Con los antecedentes existentes, hoy por hoy todo es creíble de los diputados integrantes del Congreso de la República. El actual ni siquiera es superado por el del Gobierno de Jorge Serrano cuyos diputados le exigían «ayuda» para mandar a sus hijos a ser atendidos en hospitales de los Estados Unidos; igual recordamos al Congreso del Gobierno de Vinicio Cerezo en donde un diputado involucrado en un crimen pasional con presunción suficiente para pensar que él fue el autor, salió libre apañado por sus compañeros de partido. Ni que hablar del Gobierno de Portillo en donde la bancada del FRG no impidió ni denunció los desfalcos al Estado, léase Crédito Hipotecario Nacional, IGSS, Ministerio de Gobernación y otras dependencias. Con estos antecedentes sería infantil seguir creyendo en los diputados si no se ganan con sus actos el derecho a confiar en ellos.

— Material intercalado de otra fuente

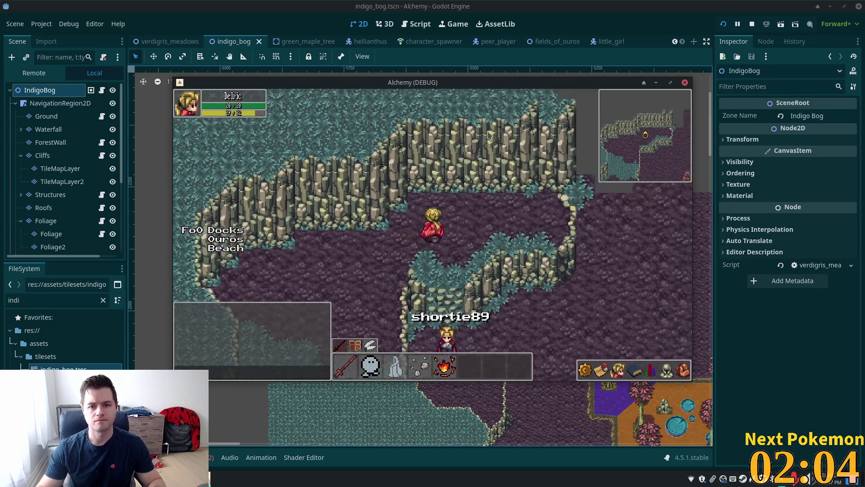
{"action": "key", "text": "Up"}
{"action": "key", "text": "Right"}
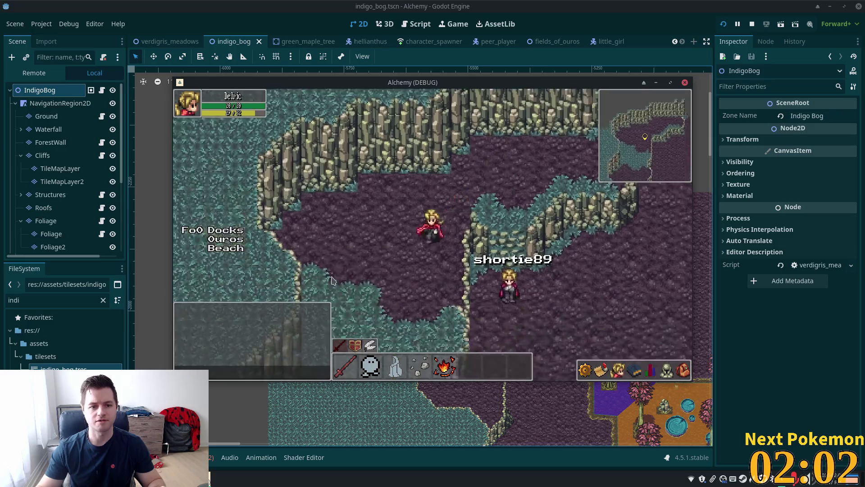
{"action": "key", "text": "Down"}
{"action": "key", "text": "Left"}
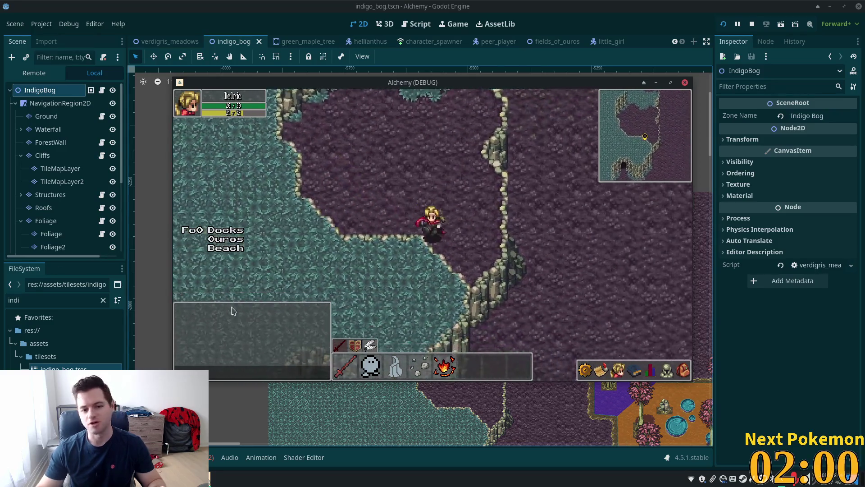
{"action": "key", "text": "Down"}
{"action": "key", "text": "Right"}
{"action": "key", "text": "Up"}
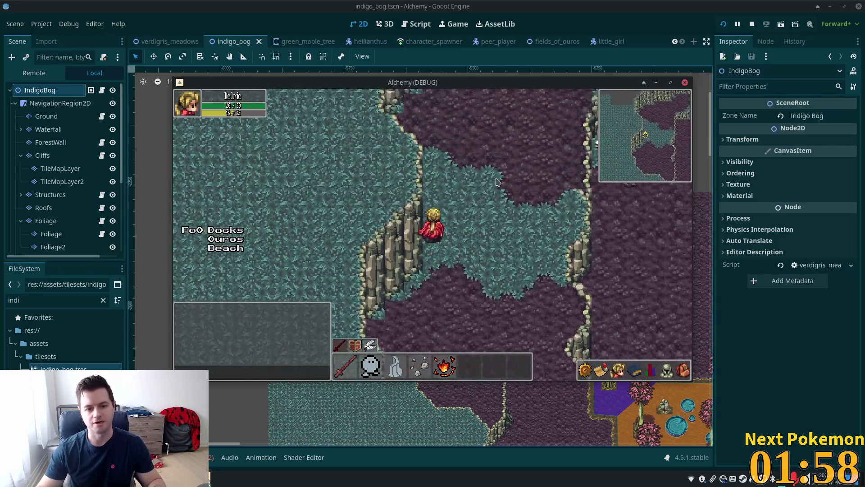
{"action": "key", "text": "Right"}
{"action": "key", "text": "Right"}
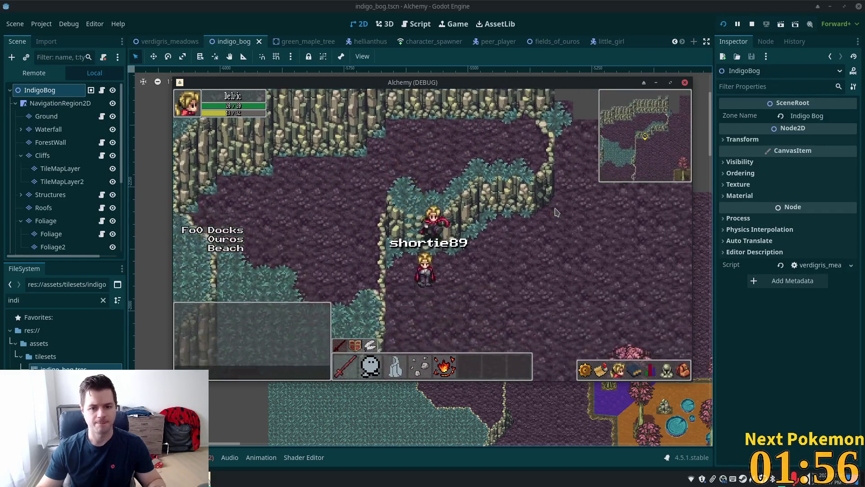
{"action": "key", "text": "Down"}
{"action": "key", "text": "Down"}
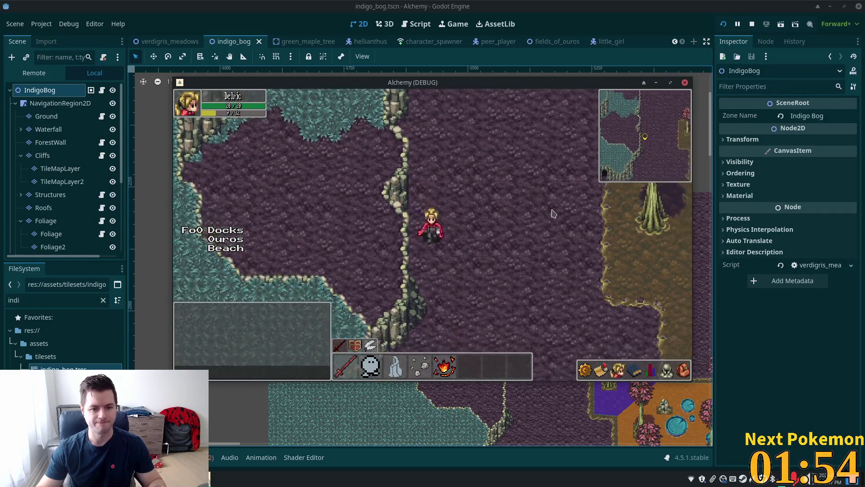
{"action": "key", "text": "Down"}
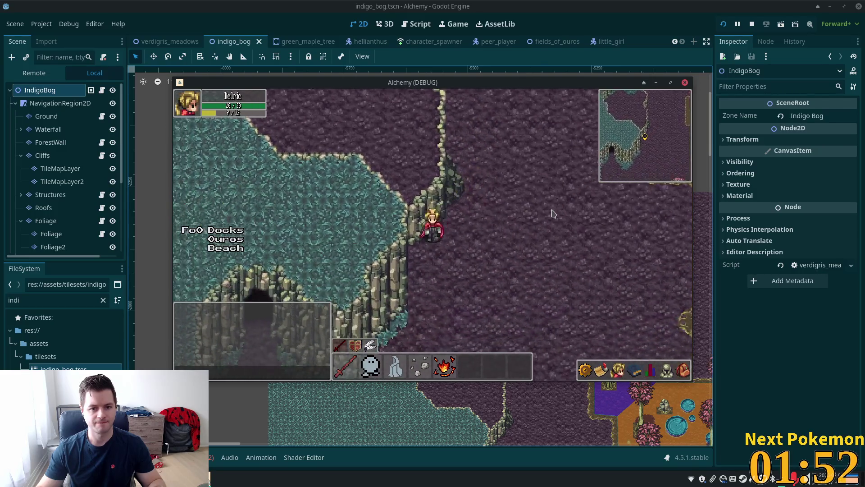
- Walk the player down-left to the cave entrance, then right toward the pink trees
{"action": "key", "text": "Down"}
{"action": "key", "text": "Left"}
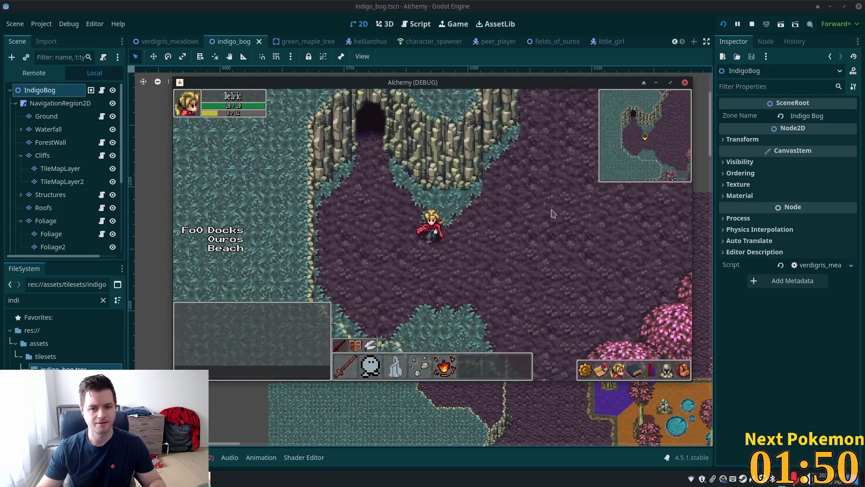
{"action": "key", "text": "Down"}
{"action": "key", "text": "Left"}
{"action": "key", "text": "Left"}
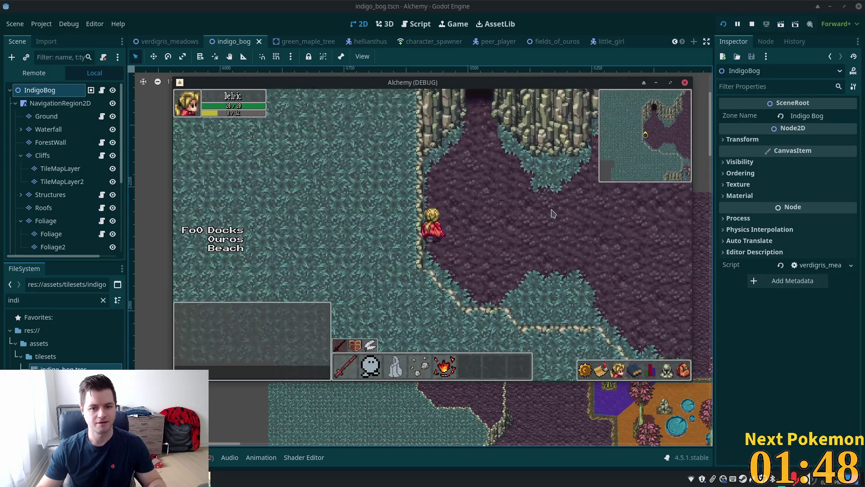
{"action": "key", "text": "Up"}
{"action": "key", "text": "Right"}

El escándalo de la indemnización y la indexación del salario han alborotado durante semana y media el cotarro de la vida nacional. El malestar que la solapada acción despertó hizo ver que la ciudadanía ya está cansada de tantos abusos. Sin embargo es justo hacer tres menciones en rechazo al hecho: la preocupación del presidente electo ílvaro Colom iniciando una investigación del actuar de los diputados de la UNE después de las órdenes que cursó desde el extranjero en contra de la indemnización. La expulsión decidida de tres diputados de su bancada por el Partido Patriota y el emplazamiento de la alta dirigencia de la Gana contra tres diputados que estuvieron presentes en el recinto.
Las cantinflescas explicaciones de los protagonistas responsables son dignas de risa, tal como la supuesta confusión de aprobar una ley por otra, cuando además de la grabación existe un documento en donde por escrito el diputado Jorge Ortega solicita y justifica las Reformas a la Ley para aprobar la indemnización. La respuesta del presidente del Congreso, Rubén Darío Morales ?uno de los más sorprendidos de la reacción popular? tratando de sacar las castañas del fuego con explicaciones y mentirillas que no convencen a nadie también formó parte del sainete. El diputado Ortega se vio obligado a publicitar la forma en que se planificó el procedimiento cuando dijo: «todos estuvimos de acuerdo, lo platicamos, la moción tuvo el apoyo de ciento diez diputados y ahora cada quien está tratando de protegerse en función de los intereses partidarios», eso dicho por Ortega, ya lo suponíamos.
Volviendo al Partido Patriota, el general Otto Pérez Molina y su dirigencia jugaron un papel importante oponiéndose sobre la marcha y expulsando a tres de sus diputados. Además la acción del diputado del Patriota, Oliverio García Rodas, un congresista experimentado y de colmillo quien presentó un recurso de amparo ante la Corte de Constitucionalidad el cual está pendiente de fallo después de haber solicitado al Congreso los antecedentes del caso. En dicho recurso el solicitante pide que ni el Presidente del Congreso ni los Vicepresidentes que constituyen básicamente la Junta Directiva firmen las reformas aprobadas.
El aparente cisma dentro del Partido Oficial Gana es saludable, indica que existe una tendencia dentro de los partidos políticos a autodepurarse y así mismo que los representantes nuevos al Congreso de la República están dispuestos a intentar recuperar el prestigio de ese Organismo. Aquel señalamiento del diputado Manuel Barquín contra la diputada Rosa María de Frade, diciendo que espere a tomar posesión para intervenir en el asunto ventilándolo en privado, está fuera de lugar; la señora de Frade tiene derecho como diputada electa y como ciudadana perteneciente a esa organización política a intervenir y airear el tema abiertamente y no a escondidas. Por lo visto la mencionada señora parece tener más pantalones que la mayoría de sus correligionarios congresistas.
Hoy sabemos que la Corte de Constitucionalidad amparó provisionalmente a la Junta Directiva del Congreso, lo que les permite no publicar las reformas a la Ley del Servicio Civil y con eso les dio una salida decorosa aunque no justifica a los responsables que sí merecen un linchamiento político.
Cuando pienso en la dignidad de ser diputado recuerdo a Chepe García Bauer, todo un tribuno, un hombre intachable y sencillo, congresista de cinco legislaturas que hacía resonar su voz en el hemiciclo por las causas justas. Estoy persuadido que entre los nuevos diputados y los diputados reelectos hay personas honorables y capaces que pueden darle otra cara al Congreso, un perfil de respeto y autoridad que hoy no tiene.